Description
Background: Genomic studies of Alzheimer’s disease (AD) have primarily focused on non-Hispanic White (NHW) participants affected by the late-onset form of the disease (LOAD; onset age: >65), or the study of early onset AD (EOAD; onset age <=65) cases from families showing Mendelian inheritance patterns associated with mutations in the APP, PSEN1 and PSEN2 genes. However, mutations in these three genes explain ~10% of EOAD cases. There are no large-scale efforts to collect and study EOAD cases not explained by these genes, even though this unexplained EOAD category accounts for ~90% of cases. The few smaller studies that have been conducted suggest that the genetic architecture of EOAD overlaps with the late-onset form only partially. Thus, studying EOAD in subjects without APP, PSEN1 and PSEN2 mutations is a critical gap that provides a unique opportunity for discovering novel therapeutic targets and molecular pathways. To address this issue we aim to identify additional EOAD-associated variants through a large-scale whole-genome sequencing (WGS) study of unexplained EOAD. We will include cases from several well-established AD cohorts including the Resource for Early-onset Alzheimer Disease Research (READR), the Knight-ADRC at Washington University, the Alzheimer’s Disease Genetics Consortium (ADGC), and others.

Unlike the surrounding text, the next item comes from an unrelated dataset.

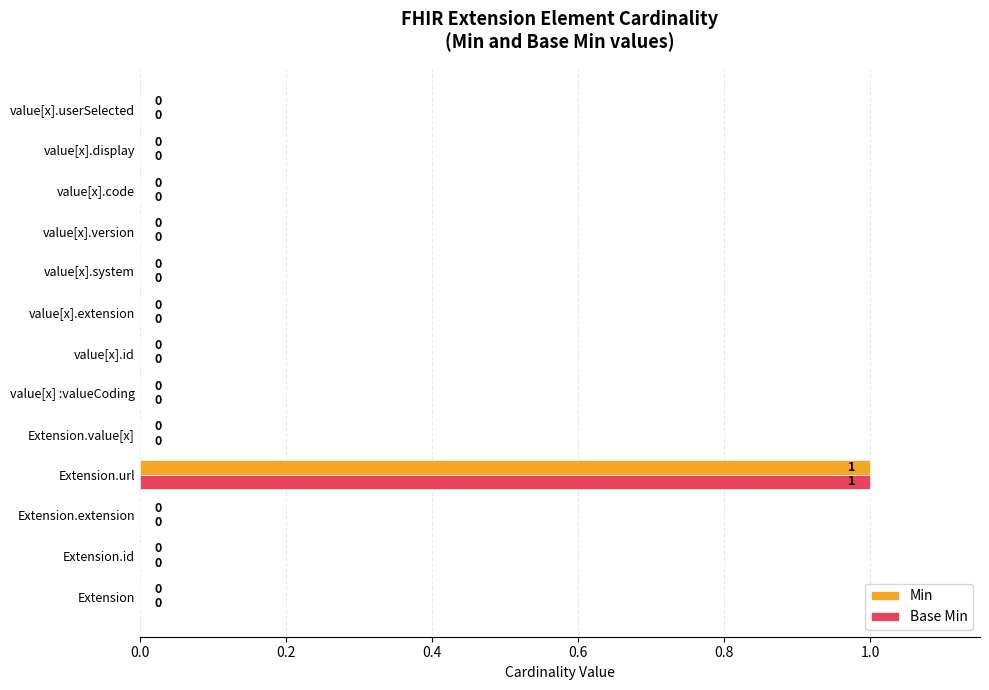

At which category is the sum across all series the highest?

Extension.url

Inclusion/Populations: Inclusion criteria include AD cases with early onset (<65) and near-early (<70) onset, as well as cognitive controls. If APP, PSEN1, PSEN2 mutations have been typed the individual must be negative. Samples are not excluded by race/ethnicity, so the total sample set includes non-Hispanic whites, Hispanic, and (limited) African American. Samples are derived from ascertainment at Washington University, Columbia University, University of Miami, the ADCs/NCRAD, as well as collaborating institutions.
Disease Type: Primary phenotypes are AD, MCI, and cognitive controls. Phenotypes related to neurodegeneration and dementia may also be considered (neuropsychiatric phenotypes especially)

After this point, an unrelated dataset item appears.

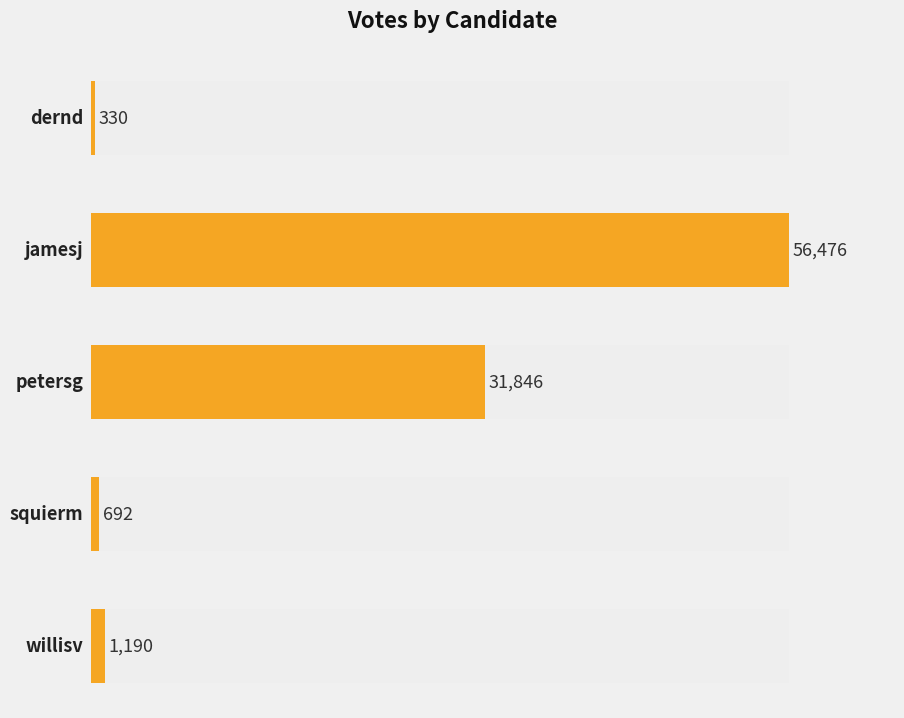

Is it true that the value at willisv is 1669?

False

Autopsy: Autopsy may be available for a limited number of individuals but will not be a primary phenotype in this study.
Dataset Description: The overall dataset consists of whole genome sequence derived from early-onset Alzheimer disease, MCI, and cognitive controls. Most “case” samples have onset 65 and under, though some up to 70 were included. All participants (AD, MCI, and cognitively intact) have standard neurocognitive/psychiatric exams and are evaluated under standard AD criteria. While the majority of participants are of non-Hispanic white ancestry, we also include Hispanic and African American samples as available. The overall dataset will consist of approximately 4,000 EOAD plus cognitive controls; additional EOAD (~1,000) and cognitive controls will be utilized from the ADSP/ADSP-FUS datasets.
Samples originate from four primary sources:
Alzheimer Disease Research Centers: The majority of samples were derived from the ADRCs, a nation-wide, NIH-funded program working to advance AD research, diagnosis, and clinical care. These samples and data are available through a collaboration between the ADGC, the National Centralized Repository for Alzheimer Disease (NCRAD, Foroud PI), and the National Alzheimer’s Coordinating Center (NACC, Kukull PI). The majority of the samples (>80%) have detailed phenotyping using the NACC Uniform Dataset (UDS).

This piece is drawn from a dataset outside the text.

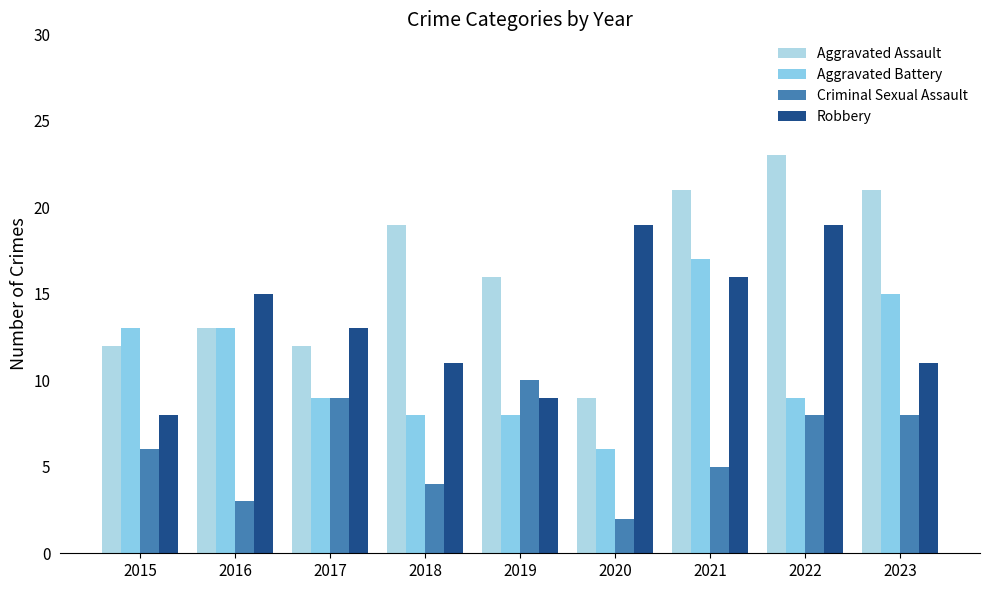

Which has a higher value, 2017 or 2020?

2017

University of Miami: Samples from the University of Miami, Hussman Institute for Human Genomics (HIHG) were provided through two efforts: READR (Beecham, PI) and the Collaborative Alzheimer Project (Pericak-Vance, PI). Samples have detailed cognitive phenotyping and often include strong family-history of AD/EOAD.
Columbia University: Dr. Reitz contributed additional EOAD samples from Columbia University. These include samples belonging to the READR collection as well as additional cases and controls. Additional data will be included from EFIGA and the NIA-LOAD study (Mayeux).
Knight ADRC: Through the Knight ADRC we will have access to approximately 400 additional EOAD with matched cognitive controls. Many of these also present with family history of AD. Additional samples came from collaborators at Cardiff University (Williams, Simms): these include 400 samples, approximately 270 EOAD cases and 130 cognitive controls.